**REQUIREMENT:** Below are some records. Return exactly the lines from the one containing "911 610 1788" through the one containing "457 24 6.36", both included, and only those.

-- Opening Marker --

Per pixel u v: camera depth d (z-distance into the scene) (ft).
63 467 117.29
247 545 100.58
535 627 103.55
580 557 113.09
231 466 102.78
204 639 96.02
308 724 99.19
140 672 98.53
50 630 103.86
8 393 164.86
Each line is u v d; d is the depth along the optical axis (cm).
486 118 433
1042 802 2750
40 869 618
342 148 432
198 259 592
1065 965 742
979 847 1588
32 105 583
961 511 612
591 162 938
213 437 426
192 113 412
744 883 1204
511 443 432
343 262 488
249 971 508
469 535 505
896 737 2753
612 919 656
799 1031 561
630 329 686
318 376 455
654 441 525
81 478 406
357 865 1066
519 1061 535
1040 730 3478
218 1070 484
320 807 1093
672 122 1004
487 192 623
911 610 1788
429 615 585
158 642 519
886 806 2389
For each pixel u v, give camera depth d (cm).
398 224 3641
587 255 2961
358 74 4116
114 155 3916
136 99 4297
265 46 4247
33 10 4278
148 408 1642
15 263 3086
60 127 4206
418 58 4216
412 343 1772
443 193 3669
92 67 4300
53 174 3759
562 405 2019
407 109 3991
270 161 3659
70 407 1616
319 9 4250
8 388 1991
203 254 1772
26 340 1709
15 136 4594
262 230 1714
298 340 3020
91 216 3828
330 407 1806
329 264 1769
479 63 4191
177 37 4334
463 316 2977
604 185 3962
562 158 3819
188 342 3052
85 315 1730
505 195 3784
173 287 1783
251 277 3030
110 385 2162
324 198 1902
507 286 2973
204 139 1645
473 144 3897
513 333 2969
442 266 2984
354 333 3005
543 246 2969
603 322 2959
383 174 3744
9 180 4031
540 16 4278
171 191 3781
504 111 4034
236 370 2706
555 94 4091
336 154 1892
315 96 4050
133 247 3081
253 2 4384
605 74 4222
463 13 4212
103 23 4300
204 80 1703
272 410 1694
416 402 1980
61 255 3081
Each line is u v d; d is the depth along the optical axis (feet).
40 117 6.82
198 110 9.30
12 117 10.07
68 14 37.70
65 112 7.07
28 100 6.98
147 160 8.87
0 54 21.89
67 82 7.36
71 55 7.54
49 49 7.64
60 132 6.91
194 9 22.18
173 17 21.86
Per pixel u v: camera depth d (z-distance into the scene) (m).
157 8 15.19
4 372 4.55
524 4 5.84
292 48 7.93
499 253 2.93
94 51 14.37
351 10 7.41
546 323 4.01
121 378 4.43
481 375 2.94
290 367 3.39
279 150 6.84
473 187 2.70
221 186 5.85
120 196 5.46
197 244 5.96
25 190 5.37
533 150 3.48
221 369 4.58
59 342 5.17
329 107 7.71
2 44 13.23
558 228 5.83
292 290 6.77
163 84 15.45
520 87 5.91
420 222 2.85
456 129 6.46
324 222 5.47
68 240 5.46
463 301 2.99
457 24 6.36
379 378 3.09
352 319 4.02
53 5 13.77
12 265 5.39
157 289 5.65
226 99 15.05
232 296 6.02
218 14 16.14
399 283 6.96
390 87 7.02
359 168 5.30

-- Closing Marker --

**SOLUTION:**
911 610 1788
429 615 585
158 642 519
886 806 2389
For each pixel u v, give camera depth d (cm).
398 224 3641
587 255 2961
358 74 4116
114 155 3916
136 99 4297
265 46 4247
33 10 4278
148 408 1642
15 263 3086
60 127 4206
418 58 4216
412 343 1772
443 193 3669
92 67 4300
53 174 3759
562 405 2019
407 109 3991
270 161 3659
70 407 1616
319 9 4250
8 388 1991
203 254 1772
26 340 1709
15 136 4594
262 230 1714
298 340 3020
91 216 3828
330 407 1806
329 264 1769
479 63 4191
177 37 4334
463 316 2977
604 185 3962
562 158 3819
188 342 3052
85 315 1730
505 195 3784
173 287 1783
251 277 3030
110 385 2162
324 198 1902
507 286 2973
204 139 1645
473 144 3897
513 333 2969
442 266 2984
354 333 3005
543 246 2969
603 322 2959
383 174 3744
9 180 4031
540 16 4278
171 191 3781
504 111 4034
236 370 2706
555 94 4091
336 154 1892
315 96 4050
133 247 3081
253 2 4384
605 74 4222
463 13 4212
103 23 4300
204 80 1703
272 410 1694
416 402 1980
61 255 3081
Each line is u v d; d is the depth along the optical axis (feet).
40 117 6.82
198 110 9.30
12 117 10.07
68 14 37.70
65 112 7.07
28 100 6.98
147 160 8.87
0 54 21.89
67 82 7.36
71 55 7.54
49 49 7.64
60 132 6.91
194 9 22.18
173 17 21.86
Per pixel u v: camera depth d (z-distance into the scene) (m).
157 8 15.19
4 372 4.55
524 4 5.84
292 48 7.93
499 253 2.93
94 51 14.37
351 10 7.41
546 323 4.01
121 378 4.43
481 375 2.94
290 367 3.39
279 150 6.84
473 187 2.70
221 186 5.85
120 196 5.46
197 244 5.96
25 190 5.37
533 150 3.48
221 369 4.58
59 342 5.17
329 107 7.71
2 44 13.23
558 228 5.83
292 290 6.77
163 84 15.45
520 87 5.91
420 222 2.85
456 129 6.46
324 222 5.47
68 240 5.46
463 301 2.99
457 24 6.36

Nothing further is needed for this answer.